Wear Christian cologne. The only Christian cologne available is "Betty Bowers' The Essence Of Christian Men." If you do not have any Christian cologne, rub your face in a Bible until you smell like the pages.

6. TAKE HER TO VISIT GOD
The best place for a first date is church. Oh, how impressed your sweetheart will be when she finds out you are taking her to Sunday evening services! Then, a romantic dinner at Denny's!

7. GRILL HER FAITH
Use the time at the restaurant to find out if your sweetheart is really saved. Question her salvation at least 15 times.

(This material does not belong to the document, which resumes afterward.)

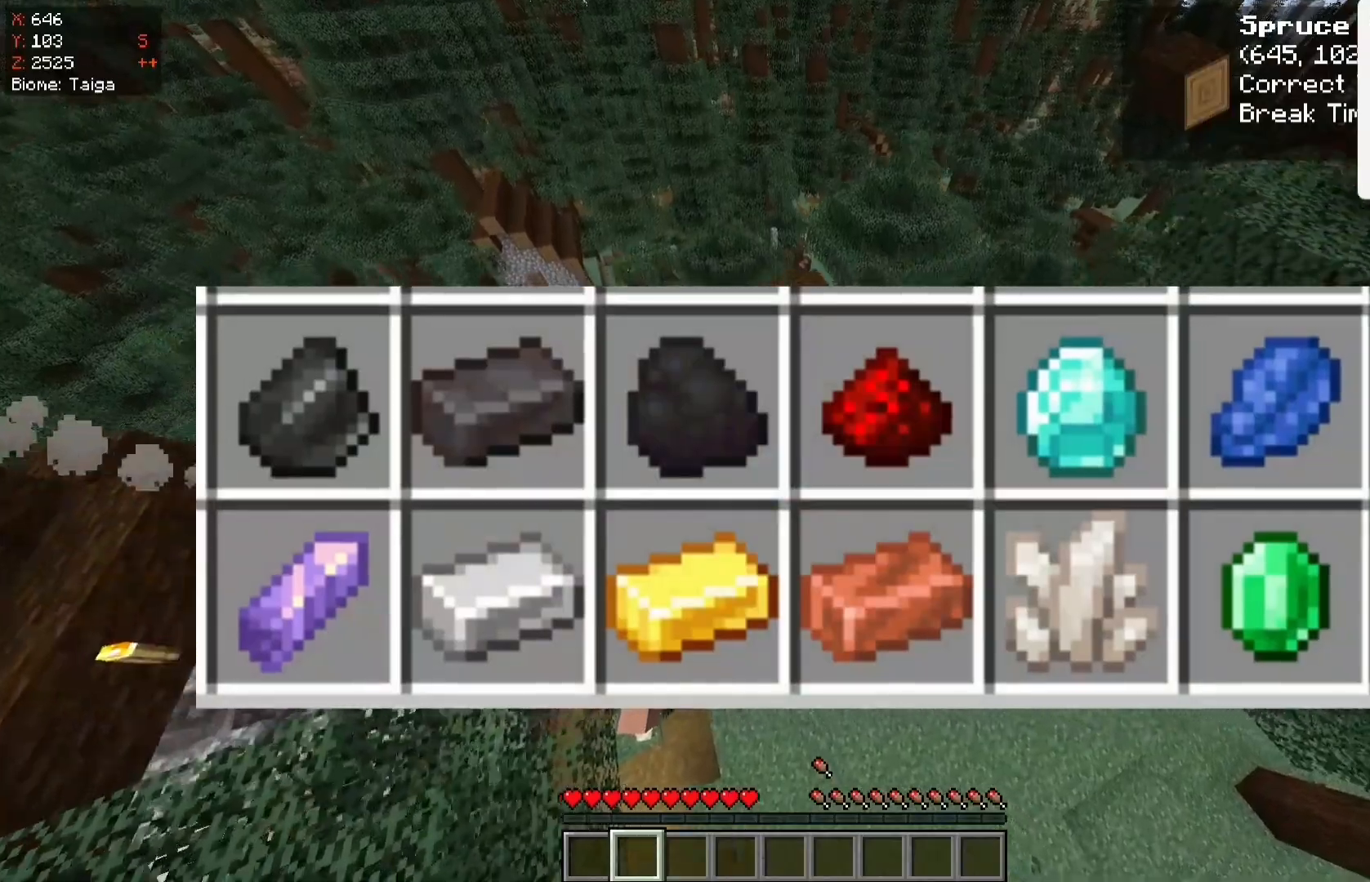
{"keys": [], "mouse": [], "events": [[150, "space", "up"]]}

Make sure she knows the exact day and hour (and preferably the exact minute) she met Jesus.

8. KEEP THE PASSION SUPPRESSED
If the bandage work on your penis fails in the slightest bit, excuse yourself for the men's room and re-adjust the harnessing.

9. PRACTICE YOUR LINES
Some Christian phrases that will help you "woo" the lesser sex are, "I'm almost as crazy about you as I am about Jesus," "Your long hair is the glory of your humility (I Corinthians 11: 11-15)," and "God broke the mold when he made your sweet face."

10. SQUELCH YOUR PASSION
If you have not had a nightly emission before your date, make certain that you take extra precaution. Use an ace bandage or knitting yarn to tie your penis back against your stomach or underneath your hiney. If you tuck instead of tie, make sure that the tip of your penis does not curl back far enough to enter the hole in your hiney where you go poopy out of - otherwise you might accidentally sodomize yourself and inadvertently become a homosexual.

11. AVOID TOUCHING!
Make certain that there is no personal contact (PC) on this first date. Even if she has said "yes" to marriage, it is highly recommended that you refrain from even holding hands for at least two years until the courtship is over and you are whisked away on your honeymoon!

Follow these dating tips for Christian men and you are sure to find a life partner that is suitable, submissive, and steadfast.